= Frederic Cliffe =

English composer, organist and teacher (1857–1931)

Frederic Cliffe (2 May 1857 – 19 November 1931) was an English composer, organist and teacher.

==Life==
Cliffe was born in Lowmoor, near Bradford, Yorkshire. As a youth, he showed a promising musical aptitude and was enrolled as a scholar of the National Training School of Music, the parent of the Royal College of Music, under its first Principal Arthur Sullivan. As well as Sullivan his teachers there included John Stainer, Ebenezer Prout and Franklin Taylor (1843-1919). In 1873 at the age of sixteen he was appointed organist to the Bradford Festival Choral Society. As organist to the Leeds Festival, Cliffe took part in the first performance of Sullivan's cantata The Golden Legend on 6 October 1886. He was organist to the Bach Choir between 1888 and 1894.

From 1884 to 1931 he held the post of Professor of Piano at the Royal College of Music. Among his pupils there were John Ireland and Arthur Benjamin. Cliffe was also occasionally connected with opera productions at Theatre Royal, Drury Lane, Her Majesty's Theatre and Covent Garden. For a time he was a professor at the Royal Academy of Music, though he maintained his links to the Royal College to the end of his life as a senior member of the Board of Professors. He also travelled widely as an examiner to the Associated Board of Music.

Cliffe died in London, aged 74. His wife Zillah was a cousin of Arthur Benjamin's father. Their son was the author Cedric Cliffe (1902-1969). He published The Making of Music (1949) and wrote the librettos for operas by Arthur Benjamin, John Joubert and Joan Trimble.

==Music==
Cliffe's career as a composer spanned just two decades, from 1889 to 1910. His principal works were his two symphonies, the first of which was produced by August Manns at The Crystal Palace in 1889, and subsequently performed at a Philharmonic concert and at the Proms in 1901, being well received on each occasion. The Daily Telegraph hailed it as "a masterpiece". Although not overtly programmatic, its first movement was influenced by a visit to Norway by Cliffe. It was published by Novello. His Second Symphony had its first performance at the Leeds Festival in 1892. Cliffe gave titles to each of its movements: I. At Sunset. II. Night. III. Fairy Revels. IV. Morning. It has been edited (2010) by Lionel Harrison and published by Patrick Meadows. The Violin Concerto, composed in Switzerland's Engadine Valley, was commissioned by the Norwich Festival and performed there on 7 October 1896 with the Hungarian violinist Tivadar Nachéz.

His 'scena', The Triumph of Alcestis, for contralto voice and orchestra, was composed for Clara Butt, and his five movement setting of Charles Kingsley’s Ode to the North East Wind (1905) was popular with choral societies.
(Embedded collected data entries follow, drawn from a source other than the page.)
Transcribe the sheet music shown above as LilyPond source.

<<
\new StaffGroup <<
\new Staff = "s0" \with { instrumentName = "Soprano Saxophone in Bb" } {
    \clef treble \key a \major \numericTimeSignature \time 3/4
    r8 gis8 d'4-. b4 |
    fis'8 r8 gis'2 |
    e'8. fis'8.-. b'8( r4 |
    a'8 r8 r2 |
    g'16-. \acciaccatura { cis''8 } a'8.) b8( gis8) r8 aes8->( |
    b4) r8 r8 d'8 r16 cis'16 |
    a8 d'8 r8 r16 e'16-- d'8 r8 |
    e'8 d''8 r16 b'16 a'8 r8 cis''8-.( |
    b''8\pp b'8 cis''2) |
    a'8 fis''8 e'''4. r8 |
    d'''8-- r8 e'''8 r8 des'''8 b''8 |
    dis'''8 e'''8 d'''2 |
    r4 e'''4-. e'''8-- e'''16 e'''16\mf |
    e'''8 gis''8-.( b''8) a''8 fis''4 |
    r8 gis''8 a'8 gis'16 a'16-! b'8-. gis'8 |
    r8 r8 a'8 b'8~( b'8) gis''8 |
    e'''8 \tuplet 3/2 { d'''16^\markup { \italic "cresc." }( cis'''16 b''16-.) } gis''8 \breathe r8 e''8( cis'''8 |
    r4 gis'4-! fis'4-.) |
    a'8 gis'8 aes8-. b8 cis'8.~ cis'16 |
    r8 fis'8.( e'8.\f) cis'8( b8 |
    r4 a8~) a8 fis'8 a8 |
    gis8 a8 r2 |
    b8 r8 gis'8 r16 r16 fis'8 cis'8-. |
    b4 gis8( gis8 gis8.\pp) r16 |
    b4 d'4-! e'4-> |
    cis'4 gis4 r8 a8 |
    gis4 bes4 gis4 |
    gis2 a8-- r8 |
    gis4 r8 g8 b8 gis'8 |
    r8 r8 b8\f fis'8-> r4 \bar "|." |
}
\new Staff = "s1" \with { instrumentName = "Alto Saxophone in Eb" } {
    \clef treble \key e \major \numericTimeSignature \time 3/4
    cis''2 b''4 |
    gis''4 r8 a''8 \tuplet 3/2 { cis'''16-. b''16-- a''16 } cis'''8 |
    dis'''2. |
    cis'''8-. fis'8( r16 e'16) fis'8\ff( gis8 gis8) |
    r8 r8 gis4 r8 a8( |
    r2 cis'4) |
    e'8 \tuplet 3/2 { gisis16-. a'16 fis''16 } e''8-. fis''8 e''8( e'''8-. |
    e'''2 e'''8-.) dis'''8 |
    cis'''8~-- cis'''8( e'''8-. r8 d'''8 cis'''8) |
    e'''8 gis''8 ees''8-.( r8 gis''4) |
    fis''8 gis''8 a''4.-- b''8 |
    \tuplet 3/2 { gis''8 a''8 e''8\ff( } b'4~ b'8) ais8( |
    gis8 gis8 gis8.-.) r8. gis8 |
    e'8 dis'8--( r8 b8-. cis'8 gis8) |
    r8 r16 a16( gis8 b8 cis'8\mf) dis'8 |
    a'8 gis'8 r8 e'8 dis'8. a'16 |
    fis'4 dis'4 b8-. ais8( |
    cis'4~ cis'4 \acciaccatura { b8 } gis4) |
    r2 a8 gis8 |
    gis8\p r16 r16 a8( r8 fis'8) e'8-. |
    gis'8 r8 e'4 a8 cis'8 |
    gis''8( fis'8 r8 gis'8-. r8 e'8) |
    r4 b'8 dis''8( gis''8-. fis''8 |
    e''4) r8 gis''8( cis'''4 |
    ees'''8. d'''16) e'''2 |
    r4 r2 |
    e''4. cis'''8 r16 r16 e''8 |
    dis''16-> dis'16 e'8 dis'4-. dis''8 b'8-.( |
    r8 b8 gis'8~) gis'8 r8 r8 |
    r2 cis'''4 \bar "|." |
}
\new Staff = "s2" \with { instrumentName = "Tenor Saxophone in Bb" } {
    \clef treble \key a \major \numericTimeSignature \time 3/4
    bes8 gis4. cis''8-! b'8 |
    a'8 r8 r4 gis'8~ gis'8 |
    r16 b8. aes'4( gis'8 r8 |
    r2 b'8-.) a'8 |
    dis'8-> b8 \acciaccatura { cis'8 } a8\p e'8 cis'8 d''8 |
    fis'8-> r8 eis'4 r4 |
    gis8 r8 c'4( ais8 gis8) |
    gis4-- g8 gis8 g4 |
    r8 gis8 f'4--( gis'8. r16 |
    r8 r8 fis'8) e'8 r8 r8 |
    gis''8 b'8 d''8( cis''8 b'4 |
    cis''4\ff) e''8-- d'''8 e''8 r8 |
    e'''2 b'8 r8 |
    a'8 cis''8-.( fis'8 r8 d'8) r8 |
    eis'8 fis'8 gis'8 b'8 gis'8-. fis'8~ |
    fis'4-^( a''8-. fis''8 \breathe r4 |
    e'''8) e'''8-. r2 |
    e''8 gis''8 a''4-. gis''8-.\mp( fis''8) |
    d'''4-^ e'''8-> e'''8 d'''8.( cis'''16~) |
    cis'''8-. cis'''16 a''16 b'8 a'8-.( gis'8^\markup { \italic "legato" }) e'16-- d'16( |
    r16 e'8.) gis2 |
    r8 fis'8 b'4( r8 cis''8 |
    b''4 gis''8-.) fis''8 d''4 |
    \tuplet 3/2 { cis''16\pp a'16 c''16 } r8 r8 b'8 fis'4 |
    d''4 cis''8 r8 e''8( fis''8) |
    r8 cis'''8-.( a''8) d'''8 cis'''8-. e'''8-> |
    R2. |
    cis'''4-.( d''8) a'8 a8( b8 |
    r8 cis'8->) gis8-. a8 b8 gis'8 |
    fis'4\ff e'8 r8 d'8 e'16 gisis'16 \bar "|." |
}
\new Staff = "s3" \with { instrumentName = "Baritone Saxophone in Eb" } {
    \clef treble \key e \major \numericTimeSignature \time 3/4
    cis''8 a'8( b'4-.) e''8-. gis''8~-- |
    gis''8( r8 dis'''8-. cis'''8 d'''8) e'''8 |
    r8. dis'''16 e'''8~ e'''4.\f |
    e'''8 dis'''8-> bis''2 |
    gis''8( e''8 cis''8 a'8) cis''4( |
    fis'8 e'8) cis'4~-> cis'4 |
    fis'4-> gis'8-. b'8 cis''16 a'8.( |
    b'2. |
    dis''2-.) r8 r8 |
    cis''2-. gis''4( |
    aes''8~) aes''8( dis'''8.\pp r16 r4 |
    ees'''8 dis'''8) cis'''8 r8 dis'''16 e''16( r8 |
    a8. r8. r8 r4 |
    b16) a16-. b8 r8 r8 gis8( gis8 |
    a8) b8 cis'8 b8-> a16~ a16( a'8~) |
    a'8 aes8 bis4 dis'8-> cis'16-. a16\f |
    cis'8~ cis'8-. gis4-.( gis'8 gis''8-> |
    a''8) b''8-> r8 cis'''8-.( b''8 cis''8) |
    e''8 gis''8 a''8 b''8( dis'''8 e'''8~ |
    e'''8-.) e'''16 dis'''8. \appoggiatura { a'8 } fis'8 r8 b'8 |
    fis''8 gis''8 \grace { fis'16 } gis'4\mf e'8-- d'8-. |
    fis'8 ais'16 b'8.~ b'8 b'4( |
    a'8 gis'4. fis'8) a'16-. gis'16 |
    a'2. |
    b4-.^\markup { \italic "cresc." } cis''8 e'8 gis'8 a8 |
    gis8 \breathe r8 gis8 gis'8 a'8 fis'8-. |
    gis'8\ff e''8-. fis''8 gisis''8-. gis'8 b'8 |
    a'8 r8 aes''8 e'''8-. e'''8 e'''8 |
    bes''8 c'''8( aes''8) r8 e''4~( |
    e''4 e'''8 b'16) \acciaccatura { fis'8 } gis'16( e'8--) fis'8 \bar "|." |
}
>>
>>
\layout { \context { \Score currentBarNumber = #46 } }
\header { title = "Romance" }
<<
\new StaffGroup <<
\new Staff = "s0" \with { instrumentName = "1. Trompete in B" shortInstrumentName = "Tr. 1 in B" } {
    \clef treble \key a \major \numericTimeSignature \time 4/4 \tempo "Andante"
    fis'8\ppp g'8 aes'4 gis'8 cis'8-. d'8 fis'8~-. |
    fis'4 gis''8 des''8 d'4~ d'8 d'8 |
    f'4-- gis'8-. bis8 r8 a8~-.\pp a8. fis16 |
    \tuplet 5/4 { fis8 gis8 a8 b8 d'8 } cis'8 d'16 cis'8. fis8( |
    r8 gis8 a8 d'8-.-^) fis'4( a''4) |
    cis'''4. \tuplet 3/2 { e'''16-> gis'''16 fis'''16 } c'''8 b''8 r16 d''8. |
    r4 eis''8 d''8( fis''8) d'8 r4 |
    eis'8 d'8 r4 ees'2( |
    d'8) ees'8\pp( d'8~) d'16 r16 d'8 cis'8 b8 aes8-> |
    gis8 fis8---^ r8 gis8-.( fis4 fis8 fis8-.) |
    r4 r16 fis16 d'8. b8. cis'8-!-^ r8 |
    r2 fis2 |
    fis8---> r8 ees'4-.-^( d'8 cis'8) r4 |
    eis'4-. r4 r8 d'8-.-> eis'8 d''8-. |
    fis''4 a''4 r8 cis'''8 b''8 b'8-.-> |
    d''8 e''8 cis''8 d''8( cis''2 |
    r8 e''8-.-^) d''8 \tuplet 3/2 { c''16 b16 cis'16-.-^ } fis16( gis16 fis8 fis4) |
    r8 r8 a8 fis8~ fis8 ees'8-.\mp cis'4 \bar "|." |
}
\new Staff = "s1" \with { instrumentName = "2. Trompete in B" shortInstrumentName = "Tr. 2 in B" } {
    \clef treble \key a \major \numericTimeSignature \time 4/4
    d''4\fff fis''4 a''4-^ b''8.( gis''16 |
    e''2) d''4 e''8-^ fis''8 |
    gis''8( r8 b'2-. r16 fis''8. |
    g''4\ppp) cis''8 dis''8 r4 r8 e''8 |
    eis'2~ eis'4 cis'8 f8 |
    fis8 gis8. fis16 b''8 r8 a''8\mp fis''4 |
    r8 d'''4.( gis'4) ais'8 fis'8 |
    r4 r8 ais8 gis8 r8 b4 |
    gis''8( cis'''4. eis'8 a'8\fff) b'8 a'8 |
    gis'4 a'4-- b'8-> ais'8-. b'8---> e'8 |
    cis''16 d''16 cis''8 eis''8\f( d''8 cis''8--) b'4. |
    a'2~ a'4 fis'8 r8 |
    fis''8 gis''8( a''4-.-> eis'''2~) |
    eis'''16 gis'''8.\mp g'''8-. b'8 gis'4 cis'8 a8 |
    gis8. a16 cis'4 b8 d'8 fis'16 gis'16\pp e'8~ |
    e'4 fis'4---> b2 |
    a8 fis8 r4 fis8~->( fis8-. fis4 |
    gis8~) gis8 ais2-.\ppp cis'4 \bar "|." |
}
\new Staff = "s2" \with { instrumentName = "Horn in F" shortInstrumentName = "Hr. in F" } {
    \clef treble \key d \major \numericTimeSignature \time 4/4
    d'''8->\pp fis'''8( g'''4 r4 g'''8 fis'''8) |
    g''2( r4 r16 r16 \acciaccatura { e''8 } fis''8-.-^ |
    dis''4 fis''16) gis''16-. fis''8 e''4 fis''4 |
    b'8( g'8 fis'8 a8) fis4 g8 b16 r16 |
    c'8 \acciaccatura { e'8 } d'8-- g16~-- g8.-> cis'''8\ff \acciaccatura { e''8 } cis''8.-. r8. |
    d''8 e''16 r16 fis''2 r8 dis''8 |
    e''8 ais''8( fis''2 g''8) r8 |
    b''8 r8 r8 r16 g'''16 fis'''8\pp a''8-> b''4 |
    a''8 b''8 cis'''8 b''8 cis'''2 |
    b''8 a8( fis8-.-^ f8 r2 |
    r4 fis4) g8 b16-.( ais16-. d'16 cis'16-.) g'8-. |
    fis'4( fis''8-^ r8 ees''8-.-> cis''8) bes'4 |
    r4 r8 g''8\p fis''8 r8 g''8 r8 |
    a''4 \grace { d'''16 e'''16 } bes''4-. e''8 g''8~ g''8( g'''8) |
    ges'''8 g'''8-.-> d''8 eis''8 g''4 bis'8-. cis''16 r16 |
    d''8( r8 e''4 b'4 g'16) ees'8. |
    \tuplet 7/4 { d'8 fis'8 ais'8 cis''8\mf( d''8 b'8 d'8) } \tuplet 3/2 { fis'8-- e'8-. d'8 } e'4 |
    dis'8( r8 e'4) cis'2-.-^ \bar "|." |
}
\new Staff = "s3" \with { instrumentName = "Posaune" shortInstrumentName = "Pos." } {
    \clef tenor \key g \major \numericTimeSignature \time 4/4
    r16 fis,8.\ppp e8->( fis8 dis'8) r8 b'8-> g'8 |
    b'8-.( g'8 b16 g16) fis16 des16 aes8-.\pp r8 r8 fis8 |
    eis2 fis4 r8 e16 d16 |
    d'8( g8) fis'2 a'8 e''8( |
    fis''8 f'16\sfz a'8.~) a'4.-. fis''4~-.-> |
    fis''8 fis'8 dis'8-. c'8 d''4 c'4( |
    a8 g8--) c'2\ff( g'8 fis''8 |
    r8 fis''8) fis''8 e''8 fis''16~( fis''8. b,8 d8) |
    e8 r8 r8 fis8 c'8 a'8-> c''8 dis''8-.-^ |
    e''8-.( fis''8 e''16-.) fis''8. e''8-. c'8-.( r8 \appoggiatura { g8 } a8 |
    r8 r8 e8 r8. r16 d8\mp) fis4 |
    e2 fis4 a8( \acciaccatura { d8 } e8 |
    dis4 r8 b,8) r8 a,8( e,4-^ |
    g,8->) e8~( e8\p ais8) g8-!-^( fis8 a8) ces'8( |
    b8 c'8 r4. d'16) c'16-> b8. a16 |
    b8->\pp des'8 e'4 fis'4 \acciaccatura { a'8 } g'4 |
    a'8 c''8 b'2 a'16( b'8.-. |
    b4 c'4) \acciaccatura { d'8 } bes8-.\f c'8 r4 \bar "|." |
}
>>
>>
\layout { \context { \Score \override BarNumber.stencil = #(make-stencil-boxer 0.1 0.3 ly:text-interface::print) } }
Its third movement is a programmatic orchestral Nocturne. However, after the Coronation March of 1910 he stopped composing altogether, and subsequently his works received fewer performances. According to the Bournemouth conductor Dan Godfrey he "was not cast in the mould of a fighter and as a result he has, I feel, unwisely, retired from the struggle".

Cliffe's music remained unperformed for many years after his death. After its initial performances, the Violin Concerto was unheard until revived by the Lambeth Orchestra, conducted by Christopher Fifield, in May 2007. Fifield also conducted the first modern performance of the Symphony in C, 111 years after its premiere, on 16 December 2000.

==List of works==
- Symphony in C minor , 1889 (pub. 2019 Scores Reformed)
- Orchestral Picture: Cloud and Sunshine, Philharmonic Society 1890
- Symphony in E minor, 1892 (pub. 2010 Soundpost)
- Violin Concerto in D minor, 1896 (pub. 2007 Soundpost)
- The Triumph of Alcestis, Scena for Contralto and Orchestra, Sheffield Festival 1902
- Ode to the North-East Wind, Choral Ballad, Norwich Festival 1905
- A Silent Voice, song
- Out of the Deep, anthem
- Coronation March 1910

==Recordings==
The Symphony No. 1 in C minor and his tone poem 'Cloud and Sunshine' have been recorded (Sterling CDS-1055-2 (2003) by the Malmö Opera Orchestra conducted by musicologist Christopher Fifield.

His Violin Concerto in D minor was edited in 2007 by Fifield and published by Patrick Meadows, and has now been recorded by Philippe Graffin on Hyperion (CDA67838) with the BBC National Orchestra of Wales conducted by David Lloyd-Jones.

In 2014 and 2015 Christopher Fifield led the Lambeth Orchestra in performances of the Coronation March and Symphony No. 2 in E minor that were subsequently released privately.